Consigne: Écrivez la suite du texte sur la ligne A du métro de Buenos Aires, en partant de sa dernière phrase.

[Extrait du texte]

Une ligne de métro historique en péril à Buenos Aires

La ligne de métro A de la capitale argentine risque d’être démantelée et avec elle les rames les plus anciennes au monde encore en fonctionnement régulier, fabriquées à Bruges (Flandre occidentale) entre 1911 et 1919. Le projet soulève des protestations de la population et de personnalités politiques locales.

La mairie de Buenos Aires a annoncé le retrait imminent des 95 wagons historiques de la ligne A - la première ligne de métro de l’hémisphère sud - qui ont été construits à Bruges (Flandre occidentale) entre 1911 et 1919, par la société « La Brugeoise, Nicaise et Delcuve ».

[/Extrait du texte]
[Matériel fourni]

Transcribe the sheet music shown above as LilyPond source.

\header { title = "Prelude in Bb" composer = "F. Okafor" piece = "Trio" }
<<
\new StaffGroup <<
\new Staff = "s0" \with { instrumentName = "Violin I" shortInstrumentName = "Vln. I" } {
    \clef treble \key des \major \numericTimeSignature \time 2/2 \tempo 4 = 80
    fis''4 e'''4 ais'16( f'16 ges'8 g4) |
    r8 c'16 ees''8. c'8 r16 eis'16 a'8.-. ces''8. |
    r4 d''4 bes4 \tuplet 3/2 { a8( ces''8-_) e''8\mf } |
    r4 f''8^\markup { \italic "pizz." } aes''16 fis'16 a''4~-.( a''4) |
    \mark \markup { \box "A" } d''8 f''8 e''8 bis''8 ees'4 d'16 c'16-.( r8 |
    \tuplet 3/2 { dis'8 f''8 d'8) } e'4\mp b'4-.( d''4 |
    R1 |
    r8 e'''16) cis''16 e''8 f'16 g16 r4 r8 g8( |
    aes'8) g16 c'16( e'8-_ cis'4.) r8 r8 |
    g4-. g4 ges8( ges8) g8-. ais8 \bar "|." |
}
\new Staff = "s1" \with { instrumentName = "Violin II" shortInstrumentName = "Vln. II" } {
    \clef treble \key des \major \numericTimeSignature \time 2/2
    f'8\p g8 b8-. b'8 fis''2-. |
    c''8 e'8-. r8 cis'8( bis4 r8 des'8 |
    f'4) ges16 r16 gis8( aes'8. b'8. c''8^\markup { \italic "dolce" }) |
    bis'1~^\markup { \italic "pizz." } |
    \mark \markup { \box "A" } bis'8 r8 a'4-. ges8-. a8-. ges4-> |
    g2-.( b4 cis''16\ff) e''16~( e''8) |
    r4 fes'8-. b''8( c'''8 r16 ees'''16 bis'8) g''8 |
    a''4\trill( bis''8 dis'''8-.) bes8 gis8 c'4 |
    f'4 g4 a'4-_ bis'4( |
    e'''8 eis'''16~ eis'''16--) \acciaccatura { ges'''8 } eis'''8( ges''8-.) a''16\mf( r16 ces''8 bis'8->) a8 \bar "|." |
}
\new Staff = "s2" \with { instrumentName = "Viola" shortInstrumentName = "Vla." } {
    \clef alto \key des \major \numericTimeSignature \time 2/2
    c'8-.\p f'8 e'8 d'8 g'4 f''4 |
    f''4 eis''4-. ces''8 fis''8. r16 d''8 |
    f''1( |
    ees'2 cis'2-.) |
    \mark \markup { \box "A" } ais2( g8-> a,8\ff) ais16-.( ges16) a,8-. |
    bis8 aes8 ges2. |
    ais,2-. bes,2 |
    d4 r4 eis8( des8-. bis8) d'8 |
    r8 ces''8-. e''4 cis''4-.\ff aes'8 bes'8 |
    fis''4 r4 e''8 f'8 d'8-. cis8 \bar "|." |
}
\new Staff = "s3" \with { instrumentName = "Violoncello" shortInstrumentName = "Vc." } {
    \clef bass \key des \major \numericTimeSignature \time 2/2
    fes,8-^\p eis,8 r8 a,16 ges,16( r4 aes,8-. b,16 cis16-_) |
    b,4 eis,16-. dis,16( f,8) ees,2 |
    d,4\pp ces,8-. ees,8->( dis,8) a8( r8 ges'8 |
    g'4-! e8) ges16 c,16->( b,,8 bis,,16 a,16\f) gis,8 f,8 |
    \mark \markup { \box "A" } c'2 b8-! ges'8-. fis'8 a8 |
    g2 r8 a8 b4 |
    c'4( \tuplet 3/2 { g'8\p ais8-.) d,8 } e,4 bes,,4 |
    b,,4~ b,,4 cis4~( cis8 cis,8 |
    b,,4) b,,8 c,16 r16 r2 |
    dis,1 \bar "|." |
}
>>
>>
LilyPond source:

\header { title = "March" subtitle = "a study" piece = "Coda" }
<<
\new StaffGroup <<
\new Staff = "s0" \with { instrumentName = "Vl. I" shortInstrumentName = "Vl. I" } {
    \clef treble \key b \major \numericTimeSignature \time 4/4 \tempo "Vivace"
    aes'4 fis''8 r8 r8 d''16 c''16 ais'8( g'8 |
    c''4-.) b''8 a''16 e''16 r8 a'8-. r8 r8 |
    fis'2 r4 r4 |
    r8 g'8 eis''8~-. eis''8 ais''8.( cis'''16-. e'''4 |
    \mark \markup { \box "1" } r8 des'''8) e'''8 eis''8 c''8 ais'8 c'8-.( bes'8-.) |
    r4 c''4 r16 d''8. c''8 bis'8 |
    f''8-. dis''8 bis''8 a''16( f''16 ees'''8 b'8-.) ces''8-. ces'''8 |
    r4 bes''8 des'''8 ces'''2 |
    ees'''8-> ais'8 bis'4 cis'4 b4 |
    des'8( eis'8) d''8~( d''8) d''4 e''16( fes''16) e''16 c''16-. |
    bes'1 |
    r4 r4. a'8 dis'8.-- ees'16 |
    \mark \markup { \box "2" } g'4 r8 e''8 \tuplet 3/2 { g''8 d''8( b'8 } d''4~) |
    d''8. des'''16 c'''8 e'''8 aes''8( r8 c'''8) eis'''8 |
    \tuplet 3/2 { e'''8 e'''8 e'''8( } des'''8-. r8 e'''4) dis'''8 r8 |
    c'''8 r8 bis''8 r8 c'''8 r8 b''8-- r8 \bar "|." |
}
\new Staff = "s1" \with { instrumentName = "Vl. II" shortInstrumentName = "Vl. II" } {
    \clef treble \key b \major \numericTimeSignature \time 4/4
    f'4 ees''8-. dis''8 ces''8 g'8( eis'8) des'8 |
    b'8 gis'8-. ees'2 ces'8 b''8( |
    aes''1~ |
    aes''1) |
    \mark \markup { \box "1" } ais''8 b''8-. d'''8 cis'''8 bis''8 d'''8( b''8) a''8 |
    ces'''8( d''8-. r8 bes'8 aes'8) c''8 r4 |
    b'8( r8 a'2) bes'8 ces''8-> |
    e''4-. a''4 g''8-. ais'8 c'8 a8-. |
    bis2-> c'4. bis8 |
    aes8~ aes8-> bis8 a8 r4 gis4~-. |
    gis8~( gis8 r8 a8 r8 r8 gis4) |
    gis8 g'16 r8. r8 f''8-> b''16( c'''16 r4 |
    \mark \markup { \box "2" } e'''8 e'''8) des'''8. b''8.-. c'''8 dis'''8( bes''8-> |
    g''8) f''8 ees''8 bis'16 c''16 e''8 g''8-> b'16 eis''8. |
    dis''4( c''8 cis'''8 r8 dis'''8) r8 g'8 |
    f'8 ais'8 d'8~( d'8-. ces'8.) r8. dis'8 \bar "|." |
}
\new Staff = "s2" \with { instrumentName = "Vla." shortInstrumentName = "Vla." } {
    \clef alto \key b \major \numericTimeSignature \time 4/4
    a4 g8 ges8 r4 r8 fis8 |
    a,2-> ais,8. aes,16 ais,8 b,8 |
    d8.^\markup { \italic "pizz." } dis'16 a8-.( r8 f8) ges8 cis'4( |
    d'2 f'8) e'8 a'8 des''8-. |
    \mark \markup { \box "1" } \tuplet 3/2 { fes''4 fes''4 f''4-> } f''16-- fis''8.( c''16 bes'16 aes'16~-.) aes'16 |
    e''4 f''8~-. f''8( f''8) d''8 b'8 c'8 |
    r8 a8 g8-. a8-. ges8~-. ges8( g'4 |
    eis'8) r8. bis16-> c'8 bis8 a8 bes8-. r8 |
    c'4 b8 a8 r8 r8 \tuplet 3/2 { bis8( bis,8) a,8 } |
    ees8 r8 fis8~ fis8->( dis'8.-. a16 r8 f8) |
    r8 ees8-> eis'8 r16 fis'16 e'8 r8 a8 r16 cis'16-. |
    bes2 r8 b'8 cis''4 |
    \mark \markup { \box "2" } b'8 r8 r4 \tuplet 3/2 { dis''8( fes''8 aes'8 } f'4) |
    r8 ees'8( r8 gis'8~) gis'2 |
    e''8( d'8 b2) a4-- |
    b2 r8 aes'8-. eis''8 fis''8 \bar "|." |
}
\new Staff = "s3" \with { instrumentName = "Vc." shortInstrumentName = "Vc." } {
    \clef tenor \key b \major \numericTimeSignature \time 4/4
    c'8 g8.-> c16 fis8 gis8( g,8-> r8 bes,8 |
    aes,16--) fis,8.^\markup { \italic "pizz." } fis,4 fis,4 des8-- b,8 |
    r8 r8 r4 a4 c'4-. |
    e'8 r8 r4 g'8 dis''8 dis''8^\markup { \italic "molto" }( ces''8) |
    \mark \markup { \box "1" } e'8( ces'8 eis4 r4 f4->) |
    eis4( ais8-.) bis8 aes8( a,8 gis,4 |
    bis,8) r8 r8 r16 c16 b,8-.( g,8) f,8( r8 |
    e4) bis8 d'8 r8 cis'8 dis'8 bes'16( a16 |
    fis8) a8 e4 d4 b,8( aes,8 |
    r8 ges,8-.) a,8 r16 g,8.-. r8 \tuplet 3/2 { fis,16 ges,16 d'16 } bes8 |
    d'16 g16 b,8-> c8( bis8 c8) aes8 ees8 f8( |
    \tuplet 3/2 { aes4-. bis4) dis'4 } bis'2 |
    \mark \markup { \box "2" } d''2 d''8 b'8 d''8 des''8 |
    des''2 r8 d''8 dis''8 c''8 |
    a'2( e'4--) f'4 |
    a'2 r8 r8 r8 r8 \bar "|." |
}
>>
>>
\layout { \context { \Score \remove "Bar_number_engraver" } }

[/Matériel fourni]

Réponse:
Il s’agit des plus vieilles rames de métro encore en fonctionnement régulier dans le monde. Celles du métro de Budapest (Hongrie) sont encore plus anciennes (1896), mais elles n’effectuent plus aujourd’hui que des parcours touristiques. Les habitants de la capitale argentine appellent ces wagons tapissés de bois à l’intérieur les « belgas » (Belges) ou « brujas » (ce qui signifie Bruges, mais aussi sorcières en Espagnol).

Le chef de cabinet de la mairie, Horacio Rodriguez Larreta, a choqué l’opinion publique en déclarant que le bois des anciens wagons de métro « pourrait servir pour un asado » (une technique de grillade de la viande typiquement argentine). Le maire de Buenos Aires, Mauricio Macri, serait régulièrement accusé de porter atteinte au patrimoine de la capitale argentine.

Elue au parlement de Buenos Aires, Maria José Lubertino a rétorqué que « ces rames ont une valeur historique digne d’être préservée. Nous voulons éviter qu’il arrive à ces rames ce qui est arrivé aux pavés de San Telmo ou au parquet du Théâtre Colon ».

L’ONG de défense du patrimoine argentin, Basta de Demoler, a également déclaré que « l’unique ligne de métro du monde dont les wagons ont 100 ans doit continuer à fonctionner. Nous présenterons un recours devant la justice ».